Annual price rises neared 80% last month, a 24-year-high, due to the monetary easing, currency depreciation and the spike in global commodity prices following Russia’s invasion of Ukraine.

Annual inflation is expected to climb further to 84.7% at the end of third quarter, based on the median estimate, before starting its descent due to so-called base effects from the previous year, the Reuters poll showed.

President Tayyip Erdogan has said the inflation burden on households will ease around the end of first quarter of 2023. But the median estimate in the poll showed it slipping only to 50.8% in that period.

By the end of the second quarter – when presidential and parliamentary elections are set – inflation is seen at 42.3%.

Inflation was seen dipping to 34.4% by the end of 2023, and to 20% a year later, according to the poll.

Despite the soaring costs of living, the central bank is seen holding its policy rate at the current 14% until the end of next year, the poll showed.

That would keep in line with government’s programme that prioritizes low rates to boost credits and exports. Some economists in the poll saw the central bank changing direction and hiking its policy rate in the future despite pressure from Erdogan for monetary stimulus.

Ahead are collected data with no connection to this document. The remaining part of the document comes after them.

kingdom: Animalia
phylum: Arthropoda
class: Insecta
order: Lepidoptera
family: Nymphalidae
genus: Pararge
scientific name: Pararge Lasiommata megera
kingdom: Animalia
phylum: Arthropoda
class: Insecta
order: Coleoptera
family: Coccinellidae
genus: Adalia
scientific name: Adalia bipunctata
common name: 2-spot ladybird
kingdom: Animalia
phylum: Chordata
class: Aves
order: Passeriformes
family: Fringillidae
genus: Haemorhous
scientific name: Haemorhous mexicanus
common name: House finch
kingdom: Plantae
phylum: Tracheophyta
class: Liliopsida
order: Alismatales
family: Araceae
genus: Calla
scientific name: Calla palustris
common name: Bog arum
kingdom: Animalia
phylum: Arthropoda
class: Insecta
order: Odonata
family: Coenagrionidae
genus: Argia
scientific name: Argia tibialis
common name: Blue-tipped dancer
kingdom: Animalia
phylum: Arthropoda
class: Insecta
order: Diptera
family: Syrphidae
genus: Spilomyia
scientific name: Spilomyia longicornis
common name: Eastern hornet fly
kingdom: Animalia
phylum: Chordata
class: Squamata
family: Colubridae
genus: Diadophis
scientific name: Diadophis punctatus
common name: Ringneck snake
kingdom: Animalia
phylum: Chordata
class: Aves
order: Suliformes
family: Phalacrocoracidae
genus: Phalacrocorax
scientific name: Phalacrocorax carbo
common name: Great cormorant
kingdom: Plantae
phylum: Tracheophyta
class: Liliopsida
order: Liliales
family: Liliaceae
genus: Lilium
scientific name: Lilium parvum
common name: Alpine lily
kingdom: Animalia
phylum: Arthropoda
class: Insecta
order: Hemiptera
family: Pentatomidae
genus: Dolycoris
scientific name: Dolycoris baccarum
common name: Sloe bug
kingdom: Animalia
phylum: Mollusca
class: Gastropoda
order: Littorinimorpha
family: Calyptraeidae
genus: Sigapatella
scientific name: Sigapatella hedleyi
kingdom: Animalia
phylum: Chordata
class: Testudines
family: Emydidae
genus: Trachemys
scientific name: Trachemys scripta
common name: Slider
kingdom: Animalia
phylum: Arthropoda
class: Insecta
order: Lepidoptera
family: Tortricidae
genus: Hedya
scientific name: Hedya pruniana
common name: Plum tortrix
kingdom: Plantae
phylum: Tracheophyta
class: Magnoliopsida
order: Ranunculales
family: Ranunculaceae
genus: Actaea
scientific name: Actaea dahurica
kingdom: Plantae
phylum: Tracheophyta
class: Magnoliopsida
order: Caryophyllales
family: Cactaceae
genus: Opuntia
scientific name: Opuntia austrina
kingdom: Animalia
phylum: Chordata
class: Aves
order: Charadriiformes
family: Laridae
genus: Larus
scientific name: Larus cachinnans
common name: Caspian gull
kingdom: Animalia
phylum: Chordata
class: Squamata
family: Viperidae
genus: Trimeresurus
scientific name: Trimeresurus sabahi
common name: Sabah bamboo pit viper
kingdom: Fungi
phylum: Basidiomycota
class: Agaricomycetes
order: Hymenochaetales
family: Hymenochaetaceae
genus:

Tera Yatirim’s Chief Economist Enver Erkan said the bank will continue pursuing loose policy at a time when central banks around the world are getting tighter in their fight against inflation.

“We do not expect any action from the Central Bank for a while, and we foresee a policy expansion in line with the growth-oriented targets of the economy management for at least one more quarter,” Erkan said.

Erdogan’s economic programme stresses exports and credit to fuel growth, despite widespread criticism of the policy from economists and opposition lawmakers.

Opinion polls show the economic strain is hurting his support.

Turkey’s economy meanwhile bounced back from the COVID-19 pandemic to grow 11% last year, its highest rate in a decade.

But it has already slowed and should continue, economists say.

The median estimate of 36 economists for gross domestic product (GDP) growth in 2022 was 3.3%, compared to 3% in the previous poll.

The median for 2023 and 2024 was 3.2% and 3% respectively.

The economic programme aims to ease Turkey’s chronic current account deficits with rising exports, but surging energy import prices have more than offset that.

Economists have revised up their estimate for the current account deficit this year to a median 5.5% of GDP in this month’s poll, compared to 4.4% in the April poll.

They see it at 3.5% in 2023, from 2.8% previously.